_What is expected_.
Output the run of lines that opens with the first line of the material below and closes with the line containing "left ear: (492, 53)", both included, and drop the pictures.

────────────────────

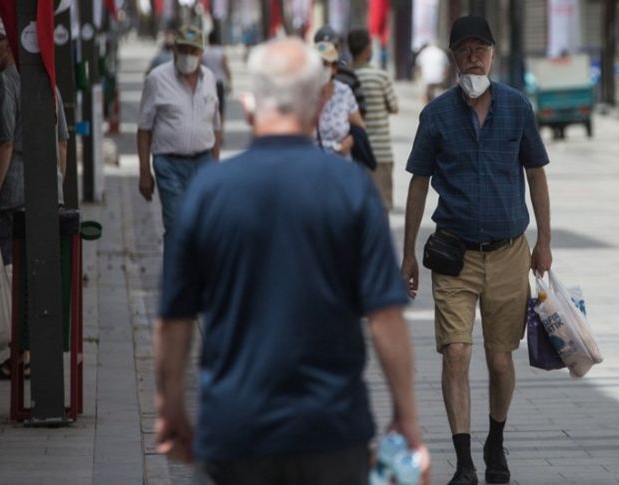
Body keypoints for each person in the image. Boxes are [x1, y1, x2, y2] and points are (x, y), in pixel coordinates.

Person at [153, 37, 428, 485]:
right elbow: (385, 317)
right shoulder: (352, 191)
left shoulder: (207, 193)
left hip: (234, 433)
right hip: (332, 435)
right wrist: (407, 419)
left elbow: (174, 320)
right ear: (320, 107)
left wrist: (169, 410)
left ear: (247, 106)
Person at [401, 15, 552, 485]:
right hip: (454, 255)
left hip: (509, 252)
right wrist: (407, 252)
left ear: (492, 53)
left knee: (500, 357)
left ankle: (495, 440)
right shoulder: (437, 115)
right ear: (452, 57)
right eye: (464, 49)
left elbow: (536, 174)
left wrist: (543, 242)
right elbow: (418, 184)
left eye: (480, 48)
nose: (473, 56)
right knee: (457, 353)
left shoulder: (517, 108)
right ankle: (465, 461)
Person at [0, 18, 69, 379]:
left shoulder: (5, 83)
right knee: (35, 275)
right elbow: (62, 141)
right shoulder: (47, 79)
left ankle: (19, 357)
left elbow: (3, 144)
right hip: (46, 197)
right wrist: (55, 183)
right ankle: (30, 353)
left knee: (12, 278)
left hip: (12, 197)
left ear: (9, 43)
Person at [137, 24, 221, 262]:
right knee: (176, 226)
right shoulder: (157, 79)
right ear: (174, 50)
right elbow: (144, 129)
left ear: (201, 53)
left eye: (193, 51)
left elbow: (216, 126)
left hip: (203, 161)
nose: (188, 56)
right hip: (169, 164)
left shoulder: (210, 79)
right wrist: (145, 171)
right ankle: (176, 285)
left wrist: (215, 165)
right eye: (183, 49)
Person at [348, 28, 398, 211]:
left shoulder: (344, 77)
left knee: (356, 208)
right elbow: (394, 106)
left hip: (354, 152)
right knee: (381, 207)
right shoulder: (381, 77)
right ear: (368, 49)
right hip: (380, 153)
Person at [315, 41, 365, 160]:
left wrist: (351, 140)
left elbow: (360, 126)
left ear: (334, 68)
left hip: (340, 165)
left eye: (325, 64)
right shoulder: (302, 93)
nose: (321, 68)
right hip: (310, 167)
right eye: (317, 64)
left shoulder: (344, 92)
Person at [314, 25, 366, 117]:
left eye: (333, 48)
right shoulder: (308, 80)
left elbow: (360, 110)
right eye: (323, 48)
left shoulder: (348, 76)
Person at [201, 29, 232, 122]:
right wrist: (230, 82)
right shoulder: (221, 51)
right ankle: (220, 131)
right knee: (220, 109)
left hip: (207, 83)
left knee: (208, 108)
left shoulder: (204, 52)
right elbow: (226, 68)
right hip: (219, 83)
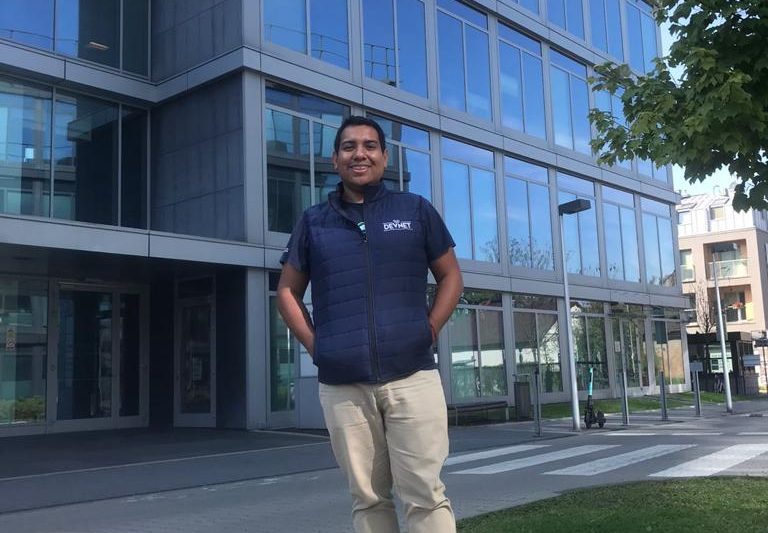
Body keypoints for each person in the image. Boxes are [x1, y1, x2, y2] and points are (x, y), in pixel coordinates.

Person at [277, 115, 463, 533]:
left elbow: (451, 276)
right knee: (368, 500)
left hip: (413, 376)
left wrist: (429, 330)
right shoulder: (313, 221)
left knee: (426, 496)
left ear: (383, 156)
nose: (359, 153)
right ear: (335, 159)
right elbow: (286, 292)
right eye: (348, 146)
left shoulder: (415, 210)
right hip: (344, 386)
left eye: (369, 145)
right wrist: (317, 347)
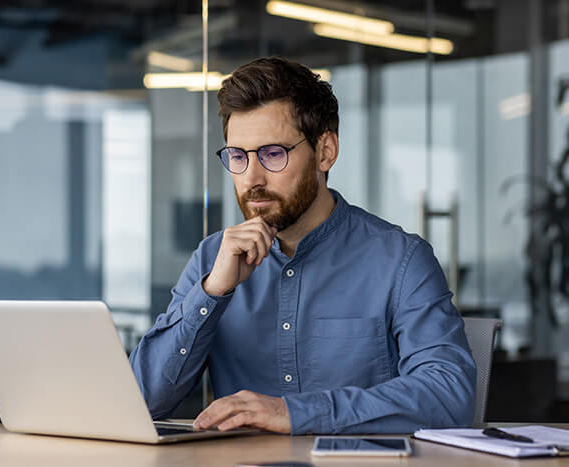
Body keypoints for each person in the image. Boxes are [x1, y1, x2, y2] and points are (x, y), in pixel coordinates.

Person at [129, 57, 476, 435]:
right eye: (238, 157)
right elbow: (140, 401)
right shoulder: (212, 261)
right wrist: (212, 292)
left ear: (325, 151)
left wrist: (295, 412)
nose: (252, 178)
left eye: (273, 154)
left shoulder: (400, 260)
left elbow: (448, 394)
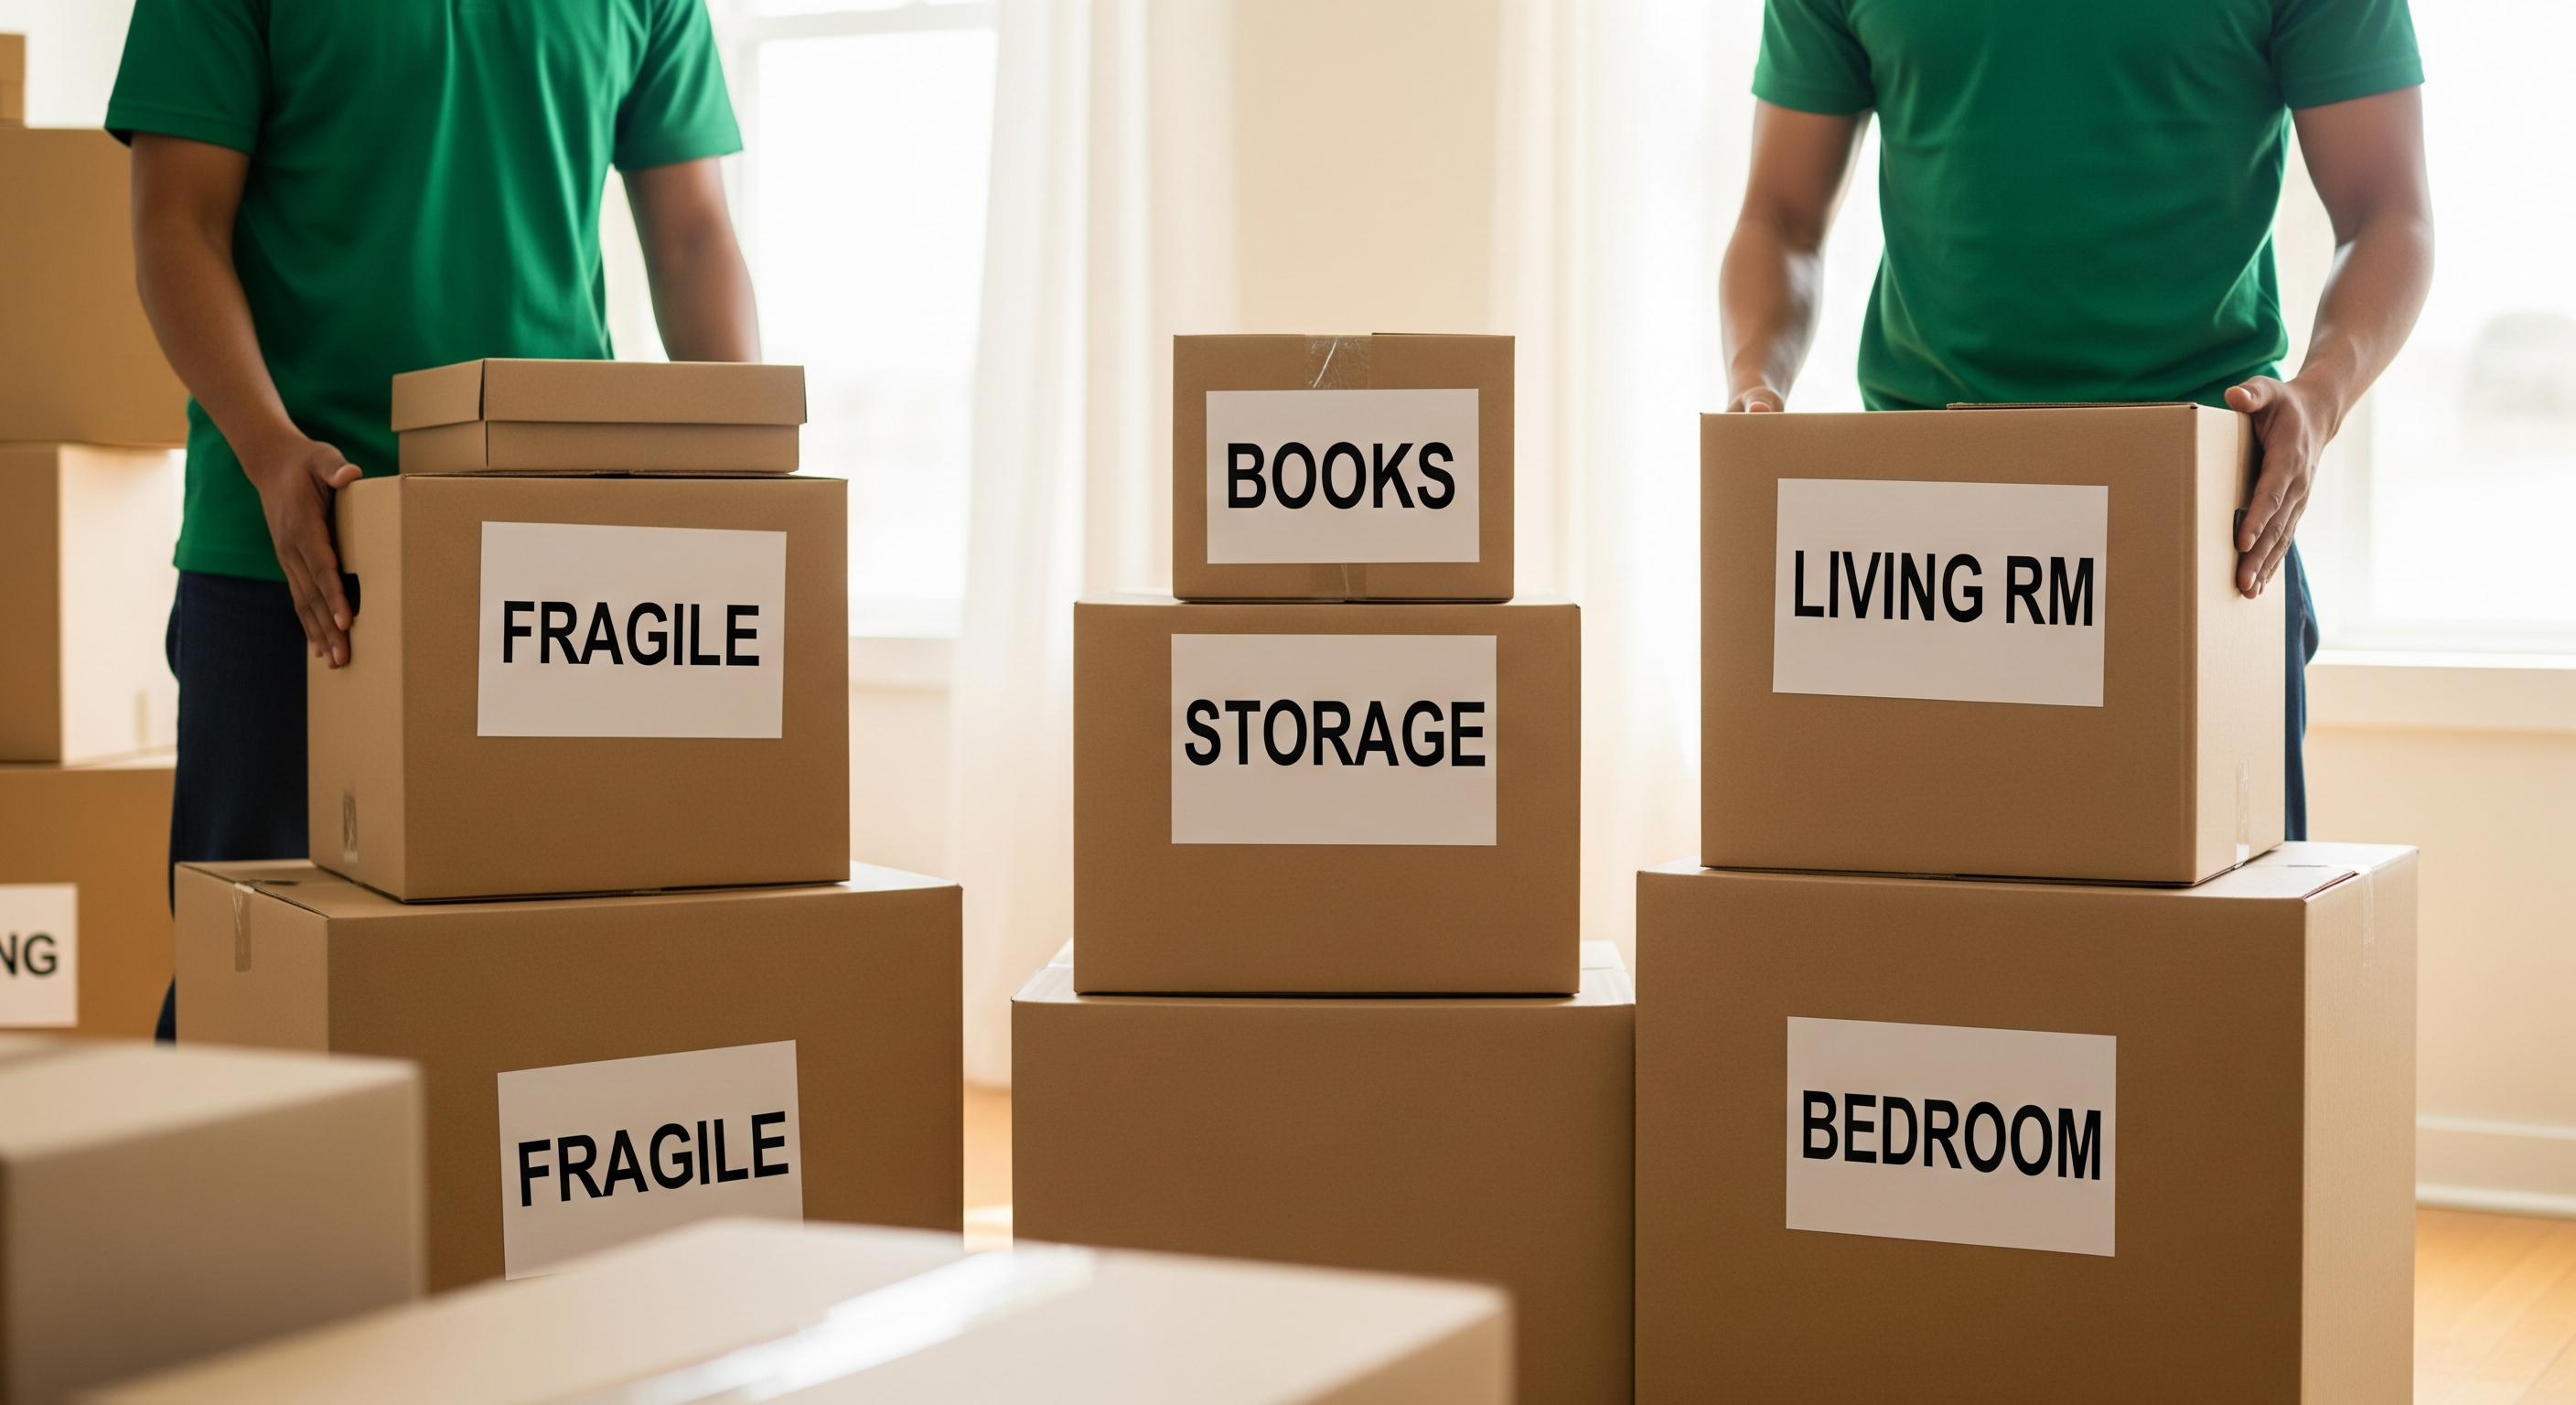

────────────────────

_Answer box_.
Body keypoints for each person in the image. Boxes are [x1, y1, x2, y2] and points are (x, y), in pixel coordinates.

Person at [153, 37, 428, 485]:
right elbow: (385, 317)
right shoulder: (352, 191)
left shoulder: (207, 193)
left hip: (234, 433)
right hip: (332, 435)
right wrist: (407, 419)
left elbow: (174, 320)
right ear: (320, 107)
left wrist: (169, 410)
left ear: (247, 106)
Person at [401, 15, 552, 485]:
right hip: (454, 255)
left hip: (509, 252)
right wrist: (407, 252)
left ear: (492, 53)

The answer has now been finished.